§ What is expected
Output the lines below word for word, omitting the pictures.

-- START OF Source data --

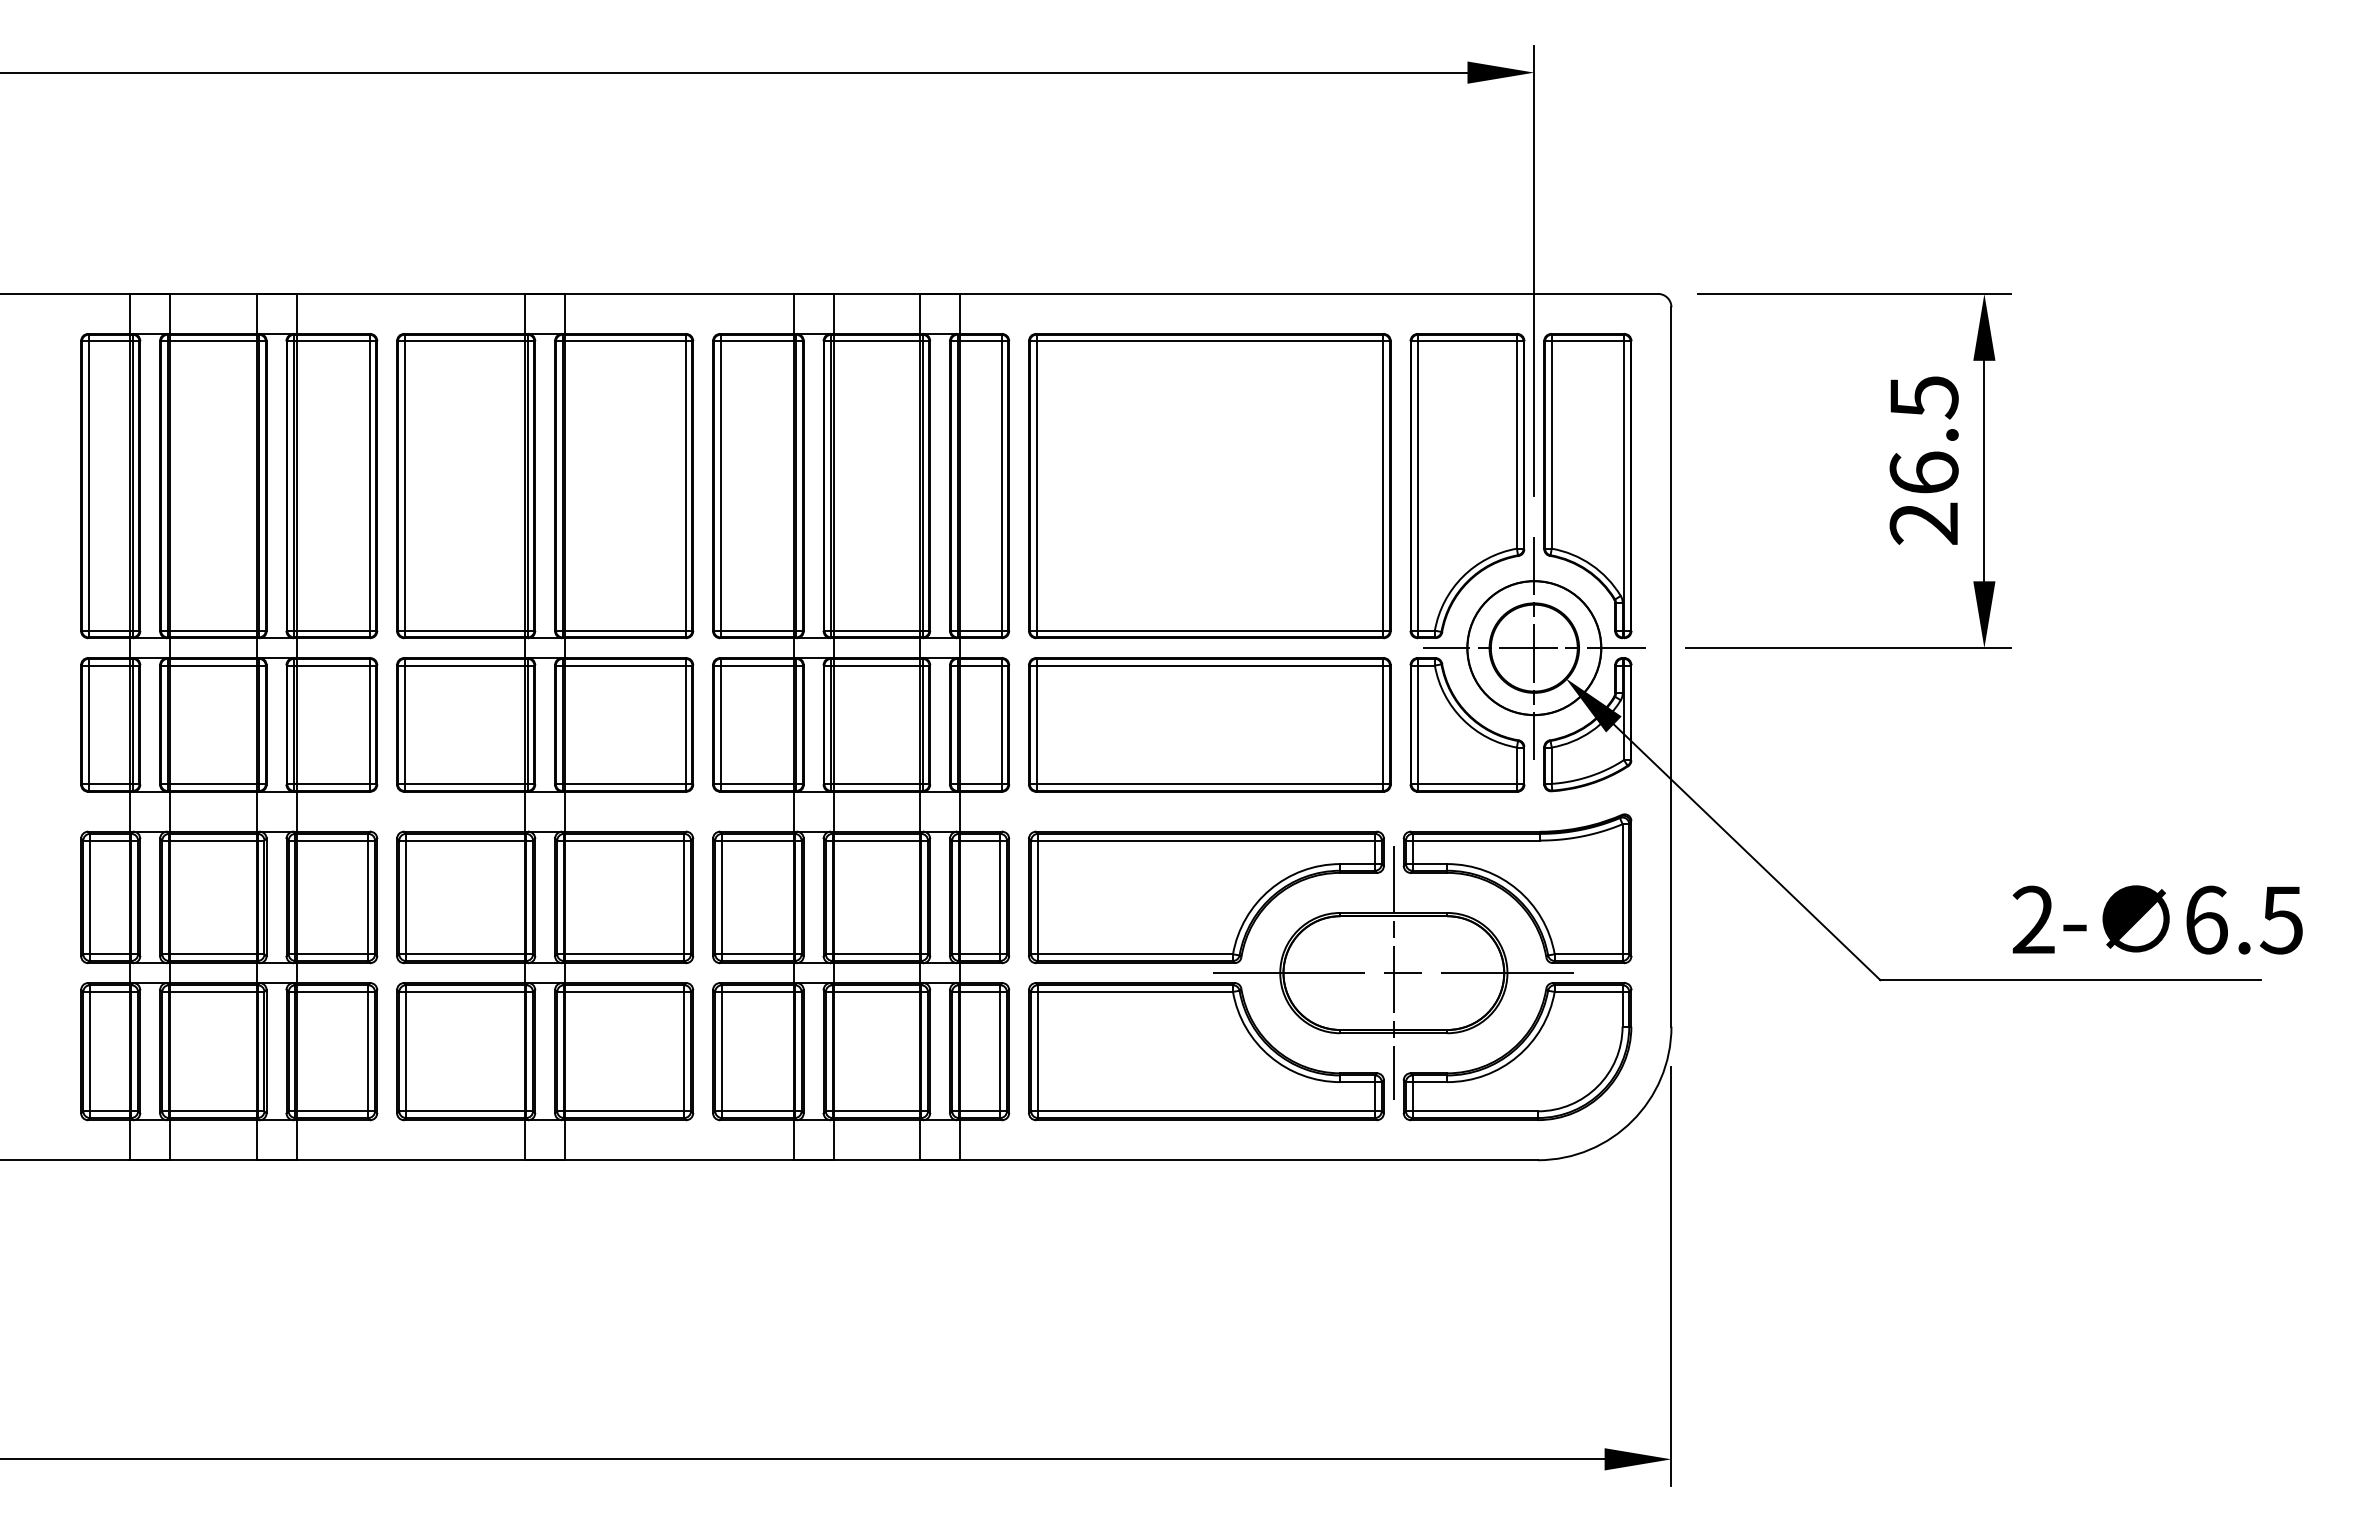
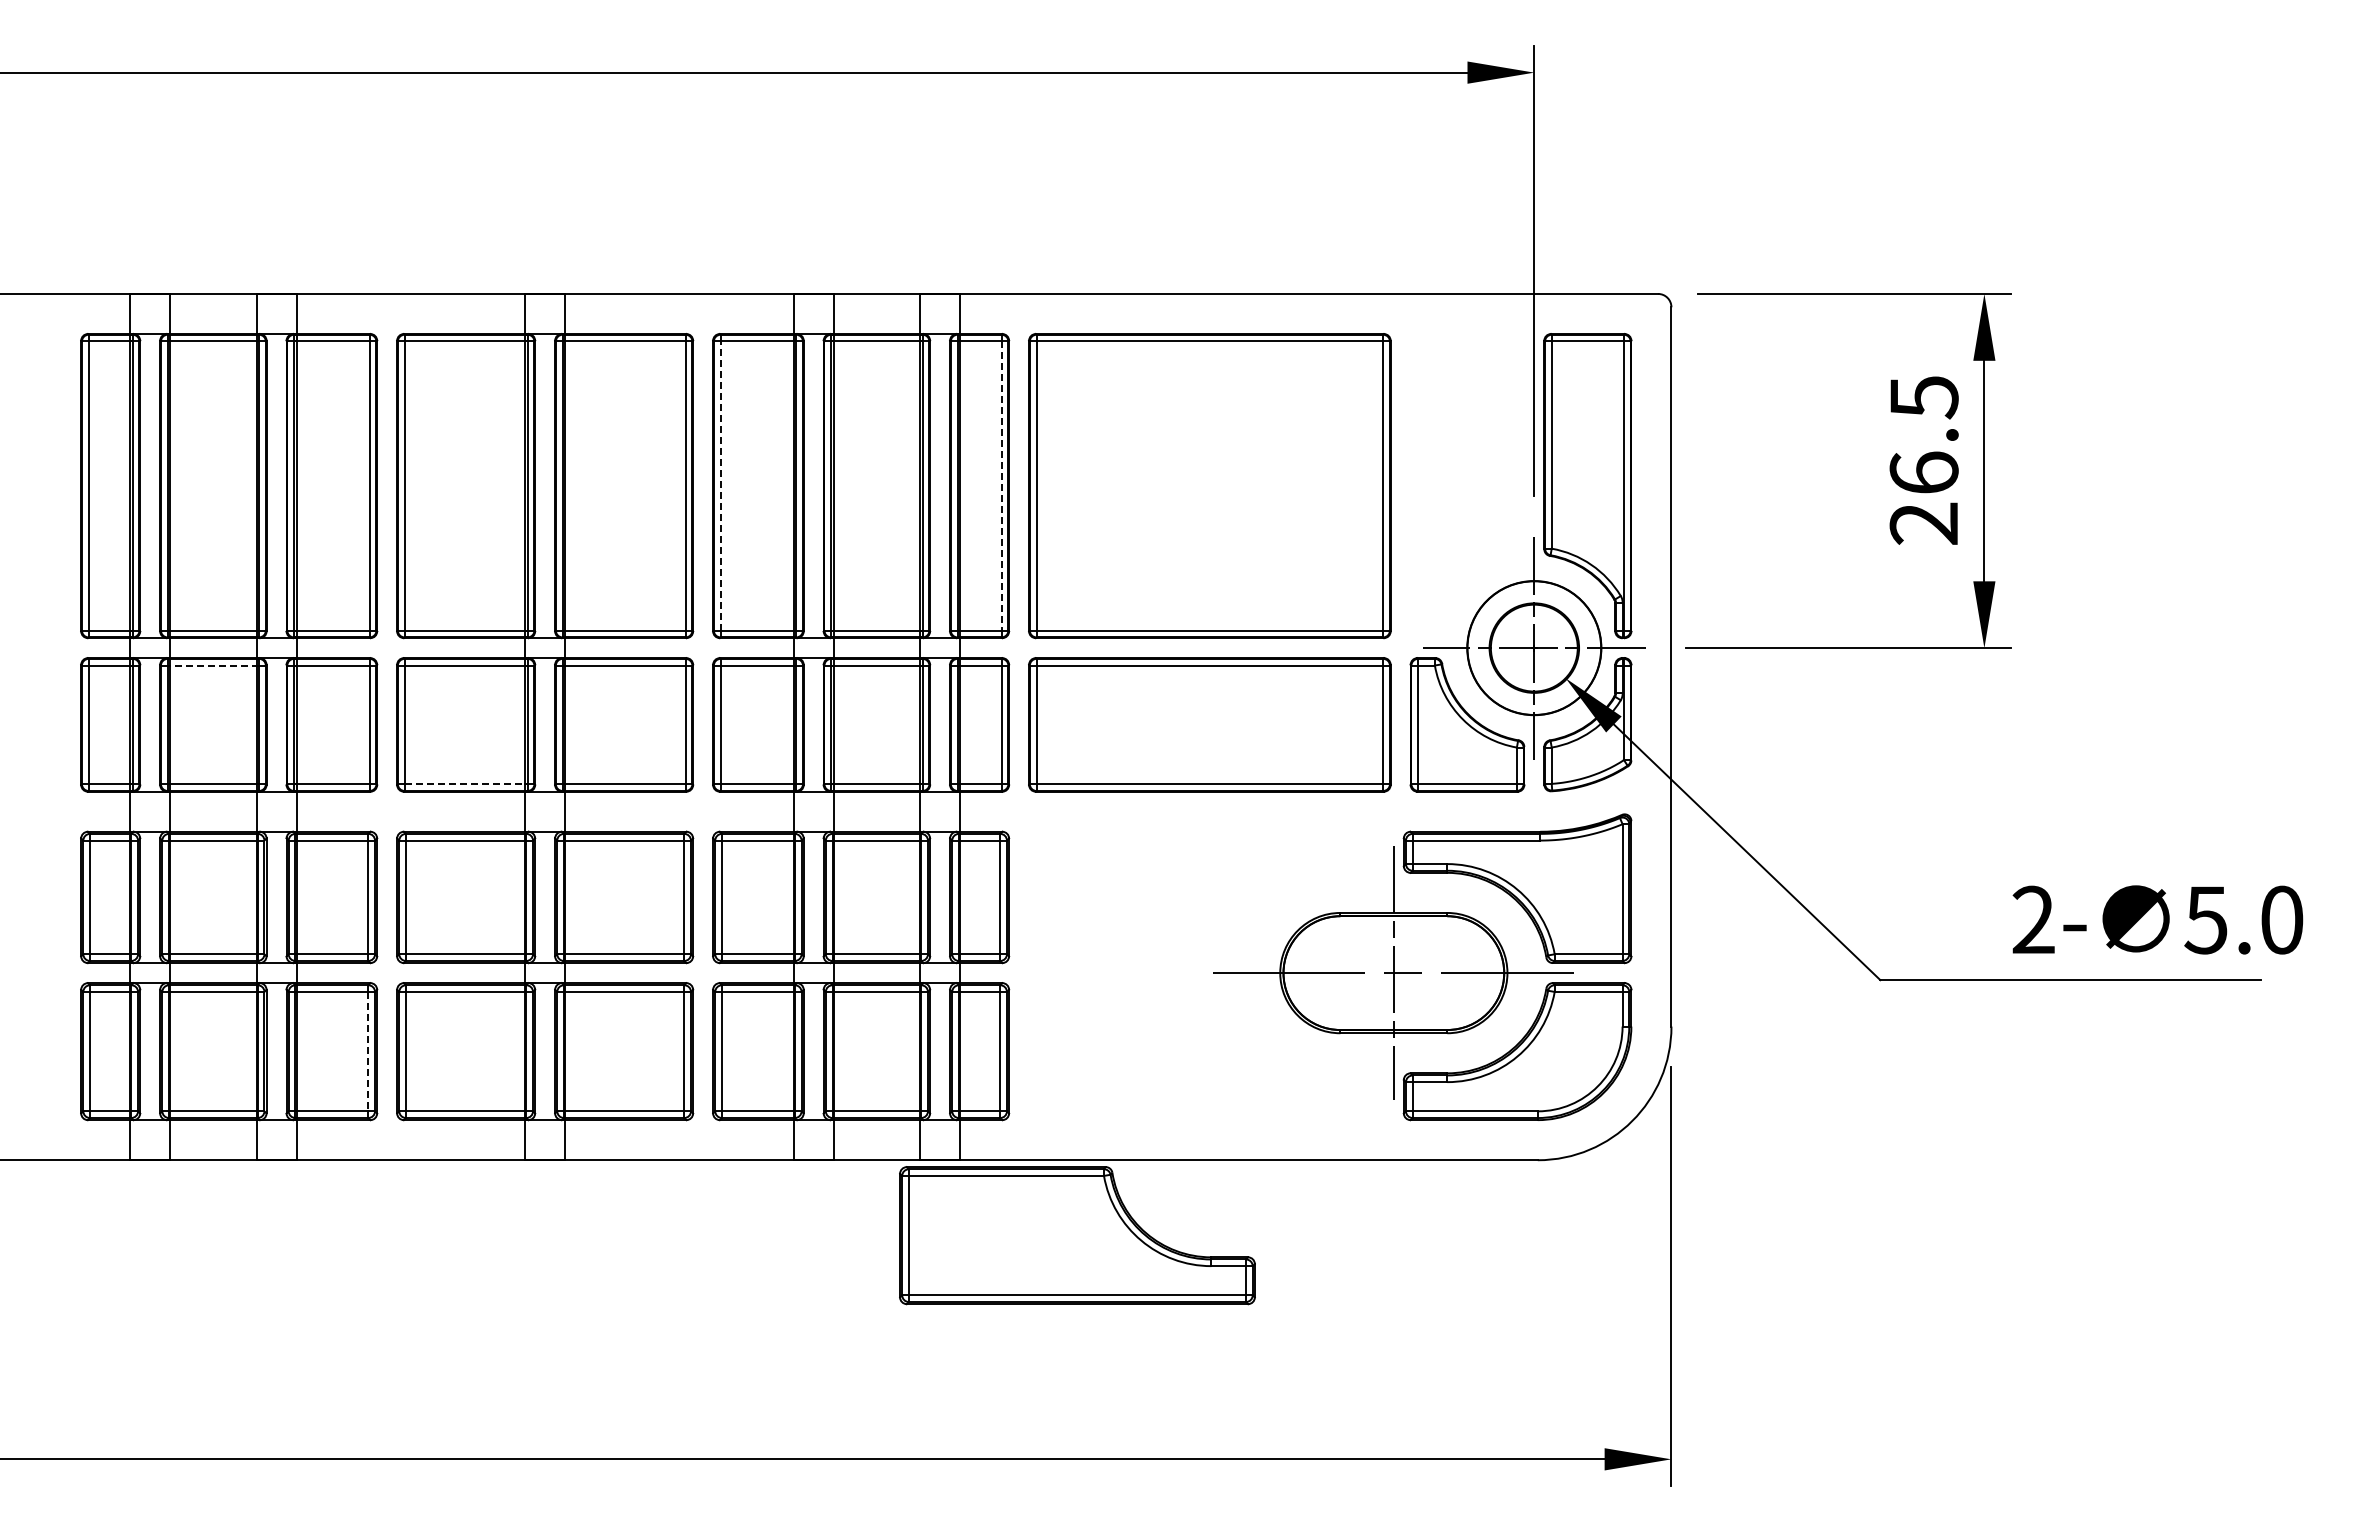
line at (720, 486): solid -> dashed
line at (1001, 486): solid -> dashed
part at (1467, 486): present -> none
line at (213, 665): solid -> dashed
line at (466, 784): solid -> dashed
part at (1206, 897): present -> none
text at (2243, 919): 6.5 -> 5.0
line at (368, 1051): solid -> dashed
part at (1206, 1051) position: (1206, 1051) -> (1077, 1235)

-- END OF Source data --

§ Solution to the problem
line at (720, 486): solid -> dashed
line at (1001, 486): solid -> dashed
part at (1467, 486): present -> none
line at (213, 665): solid -> dashed
line at (466, 784): solid -> dashed
part at (1206, 897): present -> none
text at (2243, 919): 6.5 -> 5.0
line at (368, 1051): solid -> dashed
part at (1206, 1051) position: (1206, 1051) -> (1077, 1235)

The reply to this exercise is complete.